Today, I want to give a shout out to one of our partners who has a great offering for Azure Data Lake Store customers.
When ingesting large scale data into a data lake, data often requires data transformations such as cleaning and filtering. StreamSets Data CollectorTM offers an open source software for building and deploying modern data-in-motion flows. You can connect a variety of sources to Azure Data Lake Store with minimal custom coding, even in the face of the inevitable change in data schemas.
To find out more about how StreamSets Data Collector can help you ingest data into Azure Data Lake Store, watch this webinar on Next Gen Analytics at a Major Bank Using Azure Data Lake and StreamSets. And check out this new StreamSets tutorial that gives a great step-by-step guide and accompanying video for quickly building pipelines for ingesting, filtering, and transforming data as it is ingested into Azure Data Lake Store.

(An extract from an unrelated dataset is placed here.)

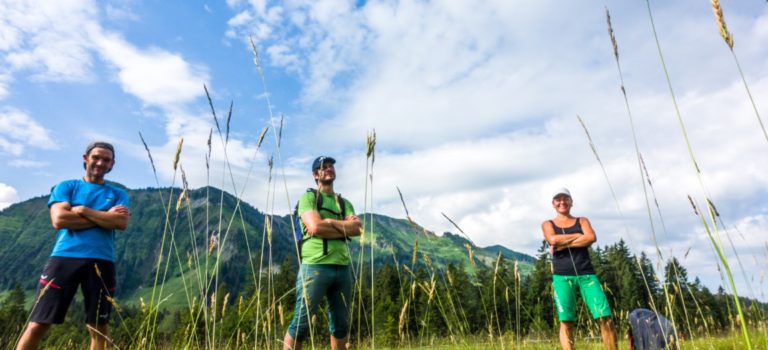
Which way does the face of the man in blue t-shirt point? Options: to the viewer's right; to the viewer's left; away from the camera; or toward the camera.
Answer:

Azure Data Lake Store is fully integrated with Azure HDInsight. You can also deploy StreamSets Data Collector on top of Azure HDInsight, in order to enable real-time monitoring and data flow operations of your HDInsight cluster based analytics.
Azure Data Lake Store (ADLS) is the engine that powers storage for cloud big data analytics in Azure and offers a secure cloud-scale hierarchical file system compatible with Apache Hadoop Distributed File System (HDFS). We’ll keep you in the loop here as more innovative solutions like StreamSets enable customers to easily build big data platforms with Azure Data Lake.